If the current rapid inflation continues there is a very low chance of Hekla not erupting. Yes, we do not know what is happening with Hekla now since we have never seen this type of behavior. But Hekla is constructed in such a way that she can’t take a huge increase in pressure without erupting.
If the inflation continues at the current rate Hekla will erupt. When? Well I am not going to make any bets, but any time from 1 hour from when you read this to 4 weeks. Remember that 4 weeks into the future the combined uplift in 2 months will have exceeded 50mm at many GPS stations. As seen on the image above the largest uplift is happening on the northern slopes. This is a known site for one of Heklas primary magma chambers. The area to the northeast are not showing correctly, there is uplift there too, but due to lack of a GPS station there the model get scewed.
I personally would not at any cost get closer to Hekla then 10 km from now on. And then I would stay in the car on the road. If you are closer the chance of you surviving is not good and 5 km the chance of you surviving the initial blast is pretty much nill.

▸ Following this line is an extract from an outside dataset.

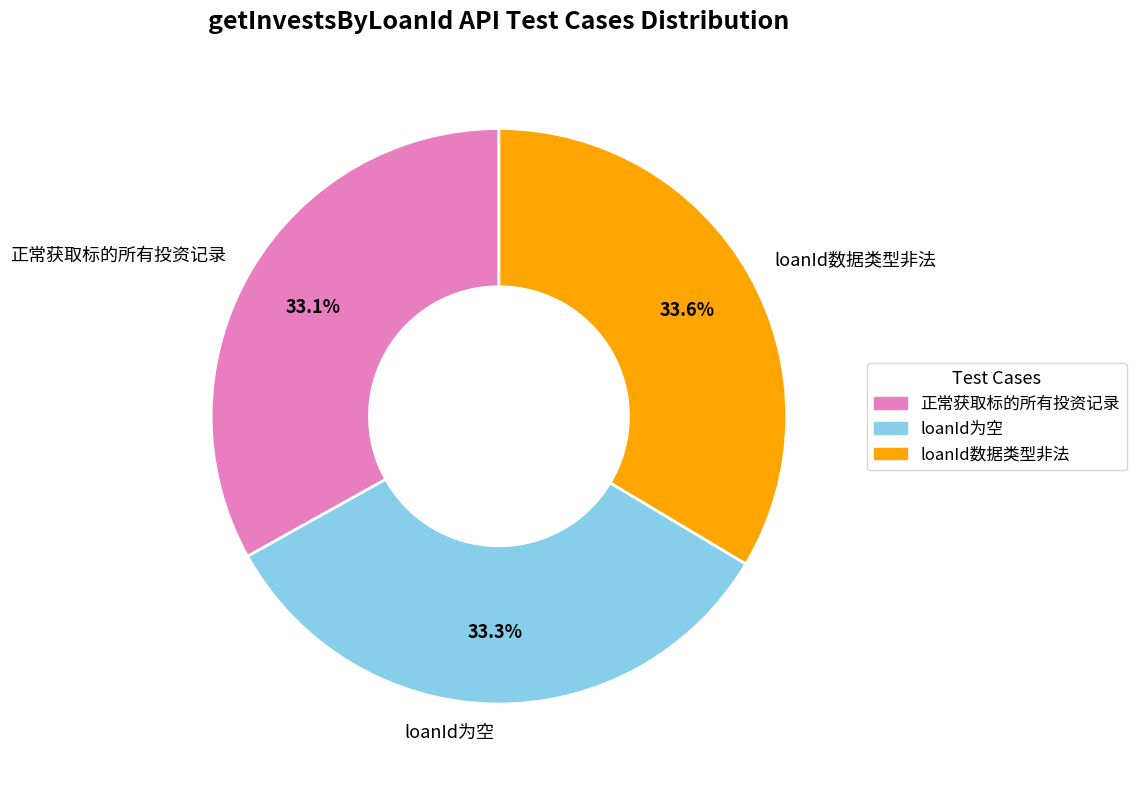

Approximately how many times larger is the value at 正常获取标的所有投资记录 compared to loanId数据类型非法?

1.0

What will the eruption be like? Here I will be guessing since Hekla has changed her behavior compared to the last eruptions. I would say that Hekla has remobilized old evolved magma during all that moving of magma, and this latest inflation phase seems to fill up a lot of old magma chambers. This causes me to fear a rather explosive start of the eruption. I would also say that there is quite a high likelihood of there being more lava erupted then was seen during the last 3 eruptions. I will hedge my bet by saying that I would expect it to be anything between a VEI2 and a VEI4 on the volcanic explosivity index, and that Hekla will effuse between 0.1 to 2 cubic kilometers of lava. Based on the GPS plot above my best judgement is that the eruption will start at the top of Hekla proper and then open up the fissure both to the south, but mainly to the north. Most probably the Hekla fissure will open over all of Hekla proper with a fissure extending to the Northeast.